Clive, who lay stretched out on the grass, was a lot more concerned about my choice of partner for the ball.
‘Jeez, Ruby, you’ll have more than a plum thrown at you!’ He shook his head. ‘It’s not just that he’s any boy from Steunmekaar, for heaven’s sake, he’s the captain of their rugby team. All the boys at our school know who he is and what he looks like.’
‘He’s the captain of the swimming team too.’ I punched Clive on the arm teasingly.
‘It’s not funny, Ruby. C’mon, you used to be the most popular girl at school and now you go out of your way to be the most unpopular…’
‘Ouch! That was mean.’ Janice gave Clive a stern look. ‘Ruby doesn’t care what other people th
ink.’
‘Well, maybe she should start caring…’ Clive kicked at the ground, sending pine needles scattering in all directions.
‘You don’t have to be my friend, Clive, if you don’t want to…’ My throat closed around the words as if the pine needles had stuck there.
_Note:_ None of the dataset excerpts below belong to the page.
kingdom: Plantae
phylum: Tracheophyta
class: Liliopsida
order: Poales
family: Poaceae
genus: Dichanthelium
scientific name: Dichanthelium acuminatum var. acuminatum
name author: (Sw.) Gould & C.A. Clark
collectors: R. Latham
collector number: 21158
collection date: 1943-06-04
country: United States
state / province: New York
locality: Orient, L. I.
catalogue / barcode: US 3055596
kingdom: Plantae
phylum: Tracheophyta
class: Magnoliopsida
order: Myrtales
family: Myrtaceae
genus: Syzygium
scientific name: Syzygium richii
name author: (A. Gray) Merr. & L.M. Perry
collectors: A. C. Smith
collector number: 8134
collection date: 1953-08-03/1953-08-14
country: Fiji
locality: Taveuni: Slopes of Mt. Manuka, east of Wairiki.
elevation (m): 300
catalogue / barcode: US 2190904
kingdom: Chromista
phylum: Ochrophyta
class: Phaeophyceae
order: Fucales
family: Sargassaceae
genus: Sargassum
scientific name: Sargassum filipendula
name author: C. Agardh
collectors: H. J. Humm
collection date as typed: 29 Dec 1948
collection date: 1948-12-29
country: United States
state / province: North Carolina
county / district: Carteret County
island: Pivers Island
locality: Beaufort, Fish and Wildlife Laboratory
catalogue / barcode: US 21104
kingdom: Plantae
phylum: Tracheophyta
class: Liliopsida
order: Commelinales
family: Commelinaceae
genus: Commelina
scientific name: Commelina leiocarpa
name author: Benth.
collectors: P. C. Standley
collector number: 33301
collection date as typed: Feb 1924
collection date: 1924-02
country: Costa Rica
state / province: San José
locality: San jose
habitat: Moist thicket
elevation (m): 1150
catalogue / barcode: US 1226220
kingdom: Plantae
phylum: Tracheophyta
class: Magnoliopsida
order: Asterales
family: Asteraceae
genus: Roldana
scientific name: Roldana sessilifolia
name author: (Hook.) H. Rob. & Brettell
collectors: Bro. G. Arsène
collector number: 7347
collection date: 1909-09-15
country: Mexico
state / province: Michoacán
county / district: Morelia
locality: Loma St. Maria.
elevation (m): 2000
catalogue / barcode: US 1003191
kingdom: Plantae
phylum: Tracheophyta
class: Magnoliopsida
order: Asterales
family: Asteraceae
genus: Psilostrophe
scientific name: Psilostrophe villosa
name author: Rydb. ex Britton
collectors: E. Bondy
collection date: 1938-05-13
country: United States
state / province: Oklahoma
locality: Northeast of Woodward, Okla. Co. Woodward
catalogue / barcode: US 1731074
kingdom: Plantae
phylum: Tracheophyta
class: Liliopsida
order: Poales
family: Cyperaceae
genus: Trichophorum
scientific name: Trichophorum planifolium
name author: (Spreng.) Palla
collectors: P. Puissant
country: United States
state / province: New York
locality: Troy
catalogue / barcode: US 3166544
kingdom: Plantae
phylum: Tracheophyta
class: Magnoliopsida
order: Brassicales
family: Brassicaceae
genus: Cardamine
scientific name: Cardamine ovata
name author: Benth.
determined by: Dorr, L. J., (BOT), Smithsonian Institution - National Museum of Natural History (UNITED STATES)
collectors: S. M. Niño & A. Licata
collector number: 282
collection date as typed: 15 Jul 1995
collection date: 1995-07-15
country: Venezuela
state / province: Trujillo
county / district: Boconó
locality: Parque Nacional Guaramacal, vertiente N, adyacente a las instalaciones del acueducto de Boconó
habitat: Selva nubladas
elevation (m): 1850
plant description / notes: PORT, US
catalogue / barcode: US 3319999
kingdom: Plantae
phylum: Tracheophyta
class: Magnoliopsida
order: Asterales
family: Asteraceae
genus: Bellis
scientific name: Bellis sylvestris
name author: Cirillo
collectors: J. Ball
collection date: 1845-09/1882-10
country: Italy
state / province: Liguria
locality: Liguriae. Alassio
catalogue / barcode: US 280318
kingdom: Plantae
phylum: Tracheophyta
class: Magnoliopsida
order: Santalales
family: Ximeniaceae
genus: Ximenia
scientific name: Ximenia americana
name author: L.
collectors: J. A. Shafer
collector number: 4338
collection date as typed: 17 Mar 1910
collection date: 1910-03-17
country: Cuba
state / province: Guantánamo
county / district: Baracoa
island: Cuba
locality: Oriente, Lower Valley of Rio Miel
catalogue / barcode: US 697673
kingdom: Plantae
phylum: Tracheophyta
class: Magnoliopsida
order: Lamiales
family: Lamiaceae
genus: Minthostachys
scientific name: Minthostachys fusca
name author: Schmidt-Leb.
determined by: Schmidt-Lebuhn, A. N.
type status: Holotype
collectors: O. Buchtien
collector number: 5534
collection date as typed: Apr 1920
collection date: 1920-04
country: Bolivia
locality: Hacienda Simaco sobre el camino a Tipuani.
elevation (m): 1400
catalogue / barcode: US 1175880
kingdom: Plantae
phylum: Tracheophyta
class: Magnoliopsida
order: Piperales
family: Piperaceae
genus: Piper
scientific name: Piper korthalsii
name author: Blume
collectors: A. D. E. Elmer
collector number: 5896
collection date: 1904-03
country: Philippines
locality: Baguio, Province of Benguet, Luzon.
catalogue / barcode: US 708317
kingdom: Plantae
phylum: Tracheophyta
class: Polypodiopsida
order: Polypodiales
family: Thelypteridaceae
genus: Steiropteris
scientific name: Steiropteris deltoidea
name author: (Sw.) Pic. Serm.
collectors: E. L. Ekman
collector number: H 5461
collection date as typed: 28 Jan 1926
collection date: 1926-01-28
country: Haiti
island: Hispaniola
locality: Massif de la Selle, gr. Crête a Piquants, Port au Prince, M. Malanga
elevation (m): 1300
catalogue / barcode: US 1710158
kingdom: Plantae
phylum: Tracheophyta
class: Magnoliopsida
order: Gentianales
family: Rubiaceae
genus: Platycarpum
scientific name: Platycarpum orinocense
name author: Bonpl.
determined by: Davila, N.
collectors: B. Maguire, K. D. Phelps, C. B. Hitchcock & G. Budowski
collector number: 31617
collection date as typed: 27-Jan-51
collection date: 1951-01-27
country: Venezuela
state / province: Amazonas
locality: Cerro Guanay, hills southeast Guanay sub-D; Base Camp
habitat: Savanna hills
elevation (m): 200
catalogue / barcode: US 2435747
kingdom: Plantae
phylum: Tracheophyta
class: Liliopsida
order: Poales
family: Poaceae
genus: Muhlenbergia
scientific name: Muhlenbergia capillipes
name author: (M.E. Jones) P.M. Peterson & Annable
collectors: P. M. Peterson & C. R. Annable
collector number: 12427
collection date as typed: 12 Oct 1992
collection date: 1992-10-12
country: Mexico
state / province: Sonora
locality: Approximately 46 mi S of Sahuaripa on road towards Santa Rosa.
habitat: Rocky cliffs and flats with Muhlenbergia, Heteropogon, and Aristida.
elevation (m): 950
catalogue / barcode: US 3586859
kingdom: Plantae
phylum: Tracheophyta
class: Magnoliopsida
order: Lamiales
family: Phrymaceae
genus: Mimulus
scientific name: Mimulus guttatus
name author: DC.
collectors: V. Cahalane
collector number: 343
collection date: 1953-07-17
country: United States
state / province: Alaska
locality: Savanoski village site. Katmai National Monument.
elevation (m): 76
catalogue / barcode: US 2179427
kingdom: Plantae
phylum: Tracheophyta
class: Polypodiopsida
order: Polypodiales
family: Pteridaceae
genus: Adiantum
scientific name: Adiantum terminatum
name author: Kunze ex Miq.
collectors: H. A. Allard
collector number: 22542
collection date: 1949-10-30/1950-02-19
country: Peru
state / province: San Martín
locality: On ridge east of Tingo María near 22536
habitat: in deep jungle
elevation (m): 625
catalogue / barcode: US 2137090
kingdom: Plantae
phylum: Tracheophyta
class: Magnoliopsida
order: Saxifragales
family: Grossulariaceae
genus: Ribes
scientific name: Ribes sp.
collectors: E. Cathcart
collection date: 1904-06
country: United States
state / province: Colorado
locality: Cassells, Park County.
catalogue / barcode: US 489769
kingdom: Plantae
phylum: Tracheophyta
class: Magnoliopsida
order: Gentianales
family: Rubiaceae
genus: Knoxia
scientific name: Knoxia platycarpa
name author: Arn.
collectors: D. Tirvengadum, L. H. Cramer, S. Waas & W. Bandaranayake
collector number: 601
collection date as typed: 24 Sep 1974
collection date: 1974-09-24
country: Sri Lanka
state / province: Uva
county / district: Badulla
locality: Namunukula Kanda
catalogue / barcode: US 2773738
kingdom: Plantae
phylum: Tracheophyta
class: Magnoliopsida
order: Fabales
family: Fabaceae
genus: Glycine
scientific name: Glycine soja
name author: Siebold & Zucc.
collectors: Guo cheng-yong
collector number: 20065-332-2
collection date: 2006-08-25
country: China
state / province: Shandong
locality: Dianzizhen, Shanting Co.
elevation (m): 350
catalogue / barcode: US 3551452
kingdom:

‘Of course I want to!’ He threw his hands up in the air, his curly hair bobbing wildly. ‘Look, I’ve never been a part of the “in” crowd. I’ve always been a bit of a misfit.’ He plonked down on the ground beside me. ‘But you, Ruby, you’ve always belonged. I’m sorry. I guess I don’t quite understand why it doesn’t bother you.’
‘She has us.’ Janice sat down next to me and put her arm round me.
‘Yes, she does.’ Clive did the same. ‘You two are like my new family—’ his voice faltered – ‘since my real one’s falling apart.’
I put my arms round them both and we sat there, holding on to each other for just a brief moment, while across the field I could hear the distant sound of laughter and excited chatter from the rest of our class. I wished that I could tell Janice and Clive that the truth was I had never really felt that I was a part of the popular crowd. I wished too that I could share with them the description of Julian’s painting of me and the upcoming midnight gallery exhibition, but I couldn’t. And, as I let them go, I felt a sudden sadness for what would never be. Open words without hidden secrets. It was no wonder that I didn’t feel the loss of popularity. It had been a burden I had carried around for a long time, a tiresome responsibility instead of a source of joy and a pleasure. Popularity had meant hiding the truth from a greater number of people. A constant ducking and diving behind excuses and flimsy explanations. Yes, my father was a lawyer. Yes, my mother owned her own business. Yes, we led normal suburban lives just like everyone else, except no one could come over and no one could ever know our real truth.
Even Monica had never fully known me, I realized sadly.
I looked from Clive to Janice and back again. My loyal pals. ‘You two are the best,’ I said, and meant it.